Local leaders announced on Friday that they have secured $300 million dollars for the Border Water Infrastructure Project (BWIP) to solve the cross-border pollution problem from the Tijuana River Valley. The leaders met at Bayside Park in Chula Vista.
The group announced the initial deal in December. The funds were secured through the United States-Mexico-Canada Agreement (U.S.M.C.A) – which is a significant amount compared to years prior.
“In past appropriations, the BWIP program has received as little as $15 million dollars a year to provide border water infrastructure to the entire U.S.-Mexico border, and believe it or not, in the President’s fiscal year 2020 budget – no money was included for the BWIP program,“ said Rep. Mike Levin, D-Oceanside.
The congressman added that securing this funding was an “historic accomplishment” but that “our work is far from over.”
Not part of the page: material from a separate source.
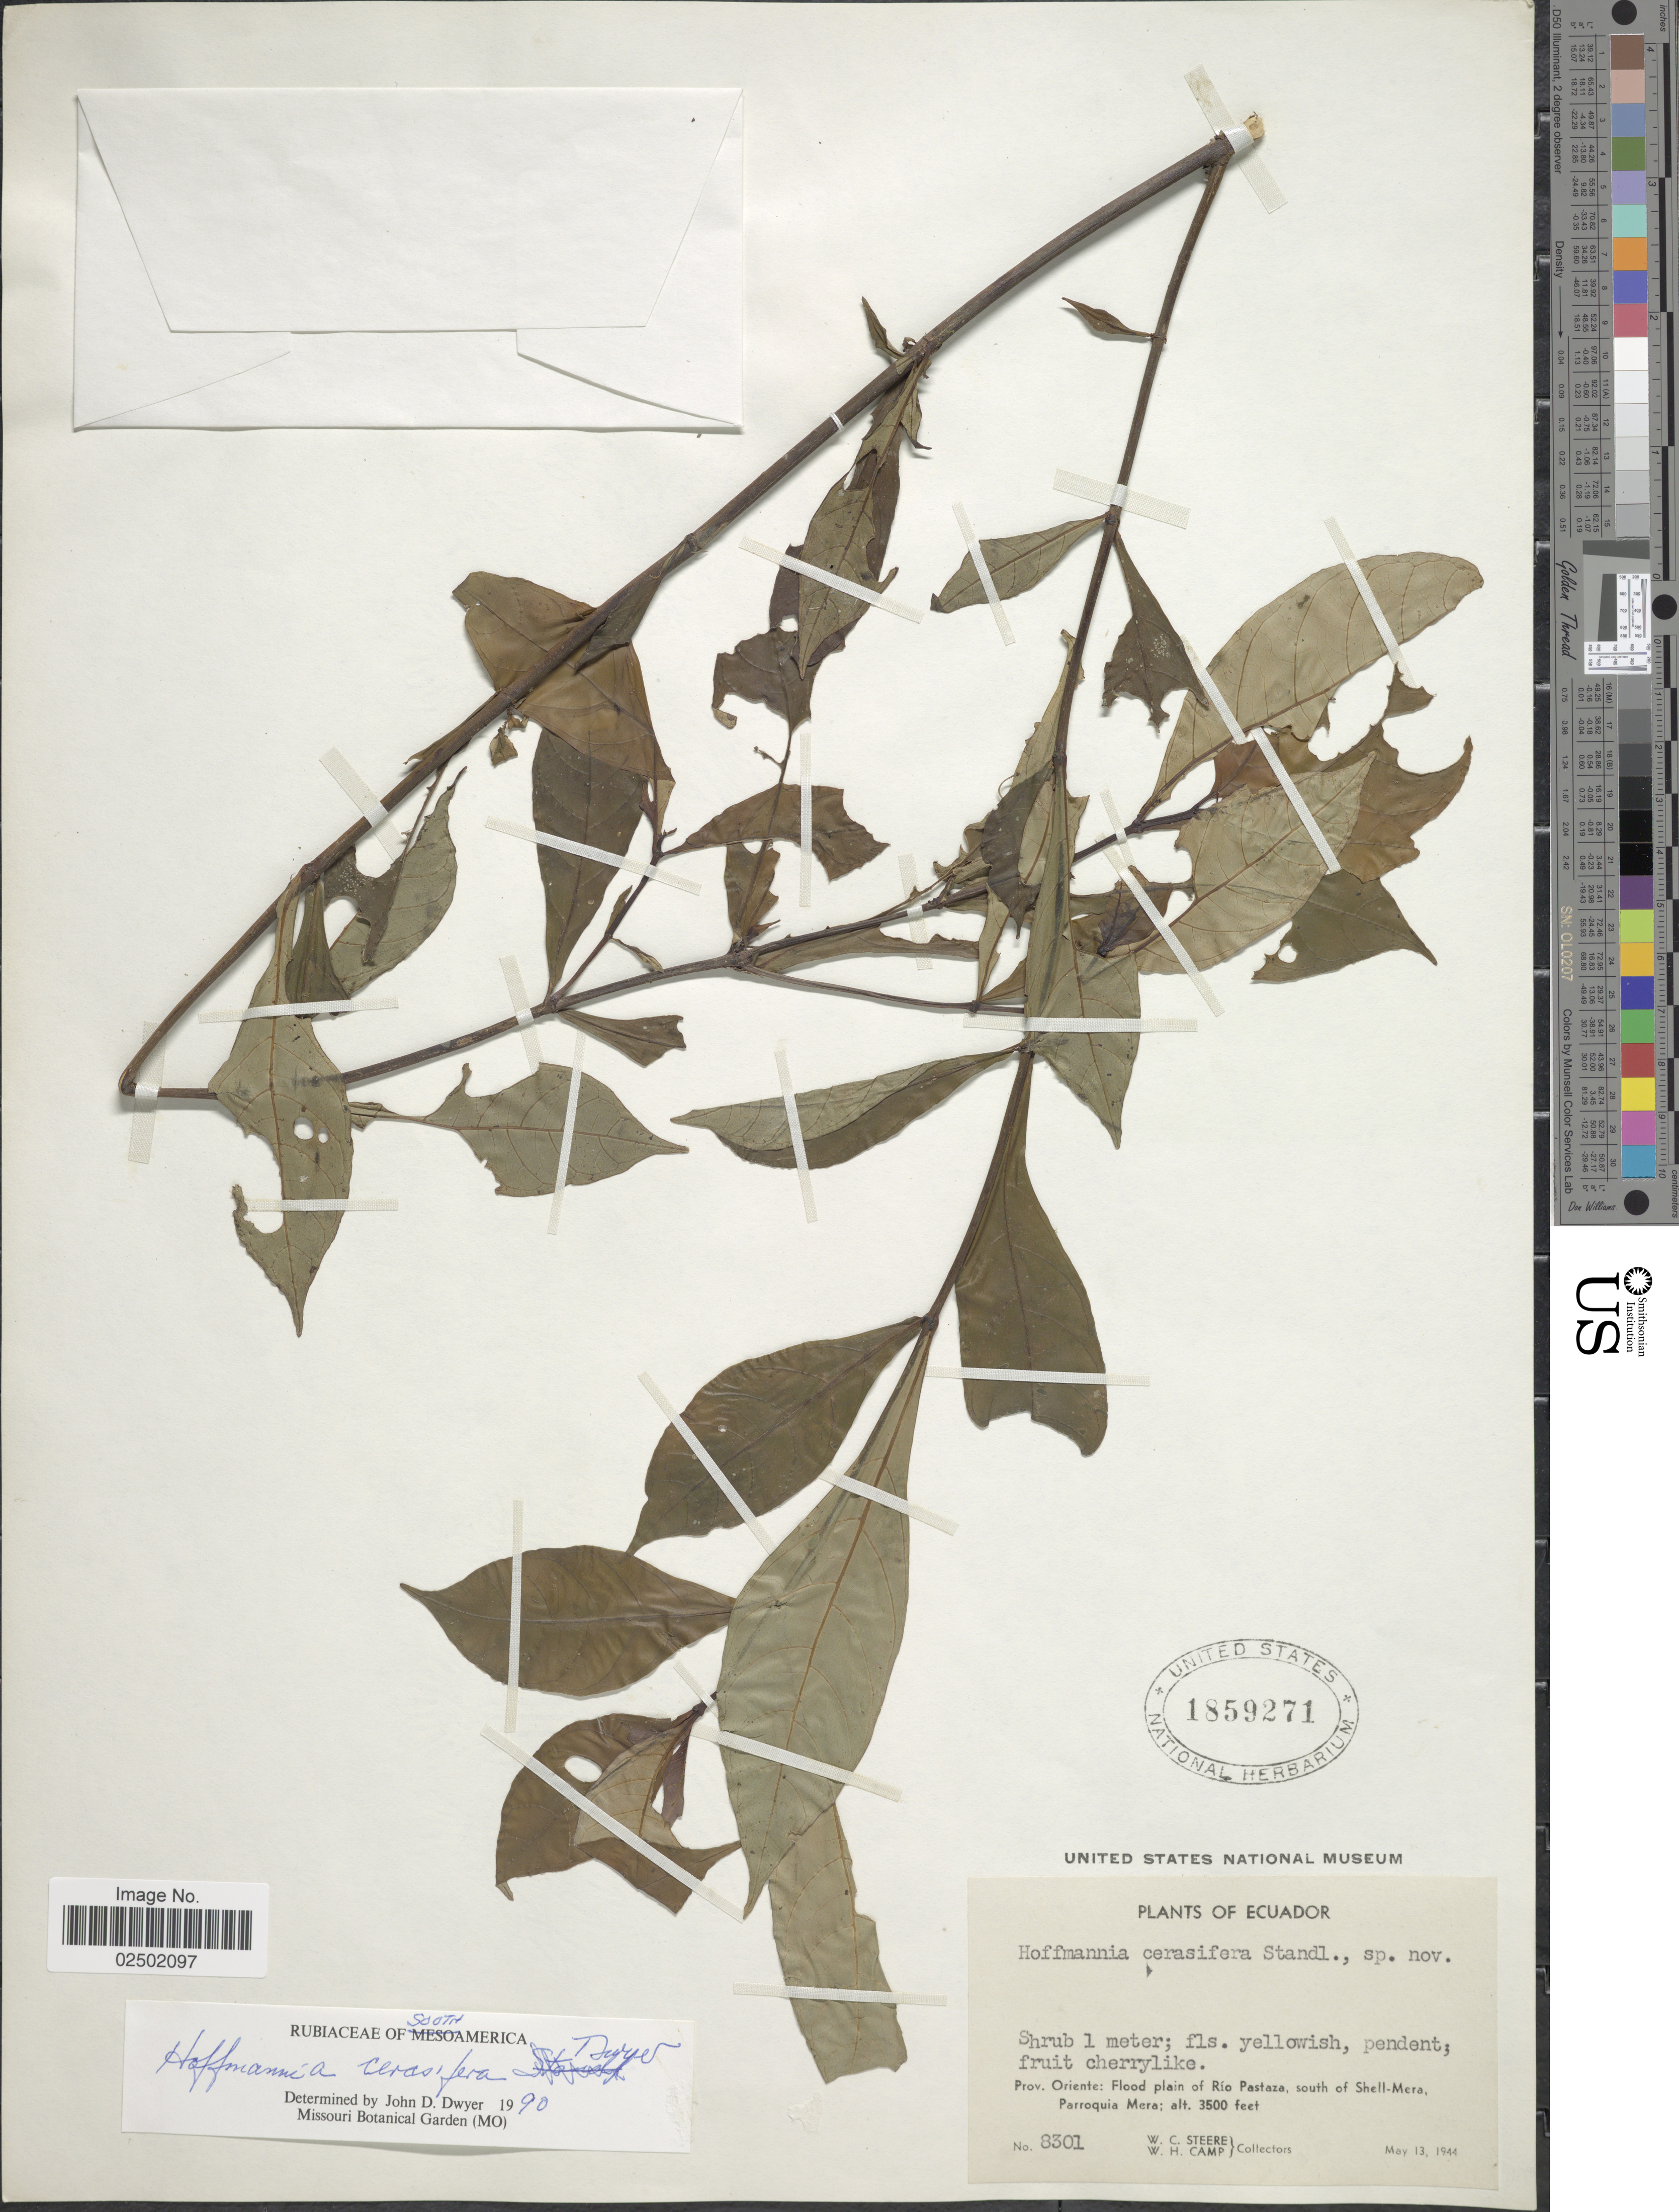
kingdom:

The money will go toward environmental infrastructure improvements in the United States, according to Congresswoman Susan Davis, D-San Diego.
“We know about the health concerns that beachgoers, lifeguards and Border Patrol agents face from exposure from pollution but our Navy personnel and especially our SEALs risk training in contaminated waters and the Navy can’t be forced to cancel training operations to avoid exposure to Navy personnel,” said Congresswoman Susan Davis, D-San Diego.
Congressman Juan Vargas (D-San Diego) added that the group of local leaders will need to make sure the newly secured funding is used correctly. Vargas also cited that funds in the North American Development Bank (NADB) were supposed to go toward border projects to help with environmental issues but added that the group changed the law “to address more of the wastewater.”
“In February 2017, we experienced the largest spill we have seen in decades. In a matter of days, a ruptured pipe in Tijuana sent as much as a million gallons of sewage into the Pacific Ocean. It heavily polluted 25 miles of coast line and this is an ongoing problem,” said Congressman Scott Peters, D-San Diego.
Peters added that while the U.S. and Mexico funded an international wastewater treatment plant at the border 20 years ago – Tijuana has grown in population and the infrastructure hasn’t kept up.
“An average storm can result in overflows directly to the Tijuana river--dragging trash, sediment and sewage into the United States, causing San Diego beaches all the way from the southern border to Coronado Island to be closed constantly due to dangerous levels of pollution,” said Peters.
The issue of pollution at local San Diego beaches has been a problem for years, with some local organizations like The Surfrider Foundation and local cities suing over the sewage pollution issue.
Residents in the South Bay have been fighting for clean water at their beaches, including hosting a beach clean up in April. In January 2019, high surf pushed sewage contaminated water onto Imperial Beach streets.